(WORK TO DO):
Reproduce verbatim every line of the records below, starting with the line that contains "535, 1092, 660]" and continuing through the end of the records.

============

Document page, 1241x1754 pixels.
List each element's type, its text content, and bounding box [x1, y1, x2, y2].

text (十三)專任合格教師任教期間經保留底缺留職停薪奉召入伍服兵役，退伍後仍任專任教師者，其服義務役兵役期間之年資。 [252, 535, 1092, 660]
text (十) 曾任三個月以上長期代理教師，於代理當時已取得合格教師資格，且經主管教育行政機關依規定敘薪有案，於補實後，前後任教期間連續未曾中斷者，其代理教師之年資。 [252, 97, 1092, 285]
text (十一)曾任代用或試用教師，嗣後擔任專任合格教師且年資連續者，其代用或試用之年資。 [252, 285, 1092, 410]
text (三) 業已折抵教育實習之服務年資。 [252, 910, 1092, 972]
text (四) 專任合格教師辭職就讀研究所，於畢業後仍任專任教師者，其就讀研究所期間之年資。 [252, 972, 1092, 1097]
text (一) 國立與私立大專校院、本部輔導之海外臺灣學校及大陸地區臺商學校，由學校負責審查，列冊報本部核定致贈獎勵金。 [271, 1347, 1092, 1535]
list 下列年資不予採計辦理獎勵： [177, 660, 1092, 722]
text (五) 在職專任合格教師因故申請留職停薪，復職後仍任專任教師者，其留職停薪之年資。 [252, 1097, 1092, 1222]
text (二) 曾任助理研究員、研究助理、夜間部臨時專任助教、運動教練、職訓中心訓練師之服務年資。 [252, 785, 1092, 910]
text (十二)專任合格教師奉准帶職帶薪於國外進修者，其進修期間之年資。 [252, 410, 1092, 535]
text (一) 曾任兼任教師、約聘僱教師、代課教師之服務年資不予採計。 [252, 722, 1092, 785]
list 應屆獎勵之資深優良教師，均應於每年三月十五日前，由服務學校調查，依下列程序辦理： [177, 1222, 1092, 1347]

============

(EXERCISE ANSWER):
text (十三)專任合格教師任教期間經保留底缺留職停薪奉召入伍服兵役，退伍後仍任專任教師者，其服義務役兵役期間之年資。 [252, 535, 1092, 660]
text (十) 曾任三個月以上長期代理教師，於代理當時已取得合格教師資格，且經主管教育行政機關依規定敘薪有案，於補實後，前後任教期間連續未曾中斷者，其代理教師之年資。 [252, 97, 1092, 285]
text (十一)曾任代用或試用教師，嗣後擔任專任合格教師且年資連續者，其代用或試用之年資。 [252, 285, 1092, 410]
text (三) 業已折抵教育實習之服務年資。 [252, 910, 1092, 972]
text (四) 專任合格教師辭職就讀研究所，於畢業後仍任專任教師者，其就讀研究所期間之年資。 [252, 972, 1092, 1097]
text (一) 國立與私立大專校院、本部輔導之海外臺灣學校及大陸地區臺商學校，由學校負責審查，列冊報本部核定致贈獎勵金。 [271, 1347, 1092, 1535]
list 下列年資不予採計辦理獎勵： [177, 660, 1092, 722]
text (五) 在職專任合格教師因故申請留職停薪，復職後仍任專任教師者，其留職停薪之年資。 [252, 1097, 1092, 1222]
text (二) 曾任助理研究員、研究助理、夜間部臨時專任助教、運動教練、職訓中心訓練師之服務年資。 [252, 785, 1092, 910]
text (十二)專任合格教師奉准帶職帶薪於國外進修者，其進修期間之年資。 [252, 410, 1092, 535]
text (一) 曾任兼任教師、約聘僱教師、代課教師之服務年資不予採計。 [252, 722, 1092, 785]
list 應屆獎勵之資深優良教師，均應於每年三月十五日前，由服務學校調查，依下列程序辦理： [177, 1222, 1092, 1347]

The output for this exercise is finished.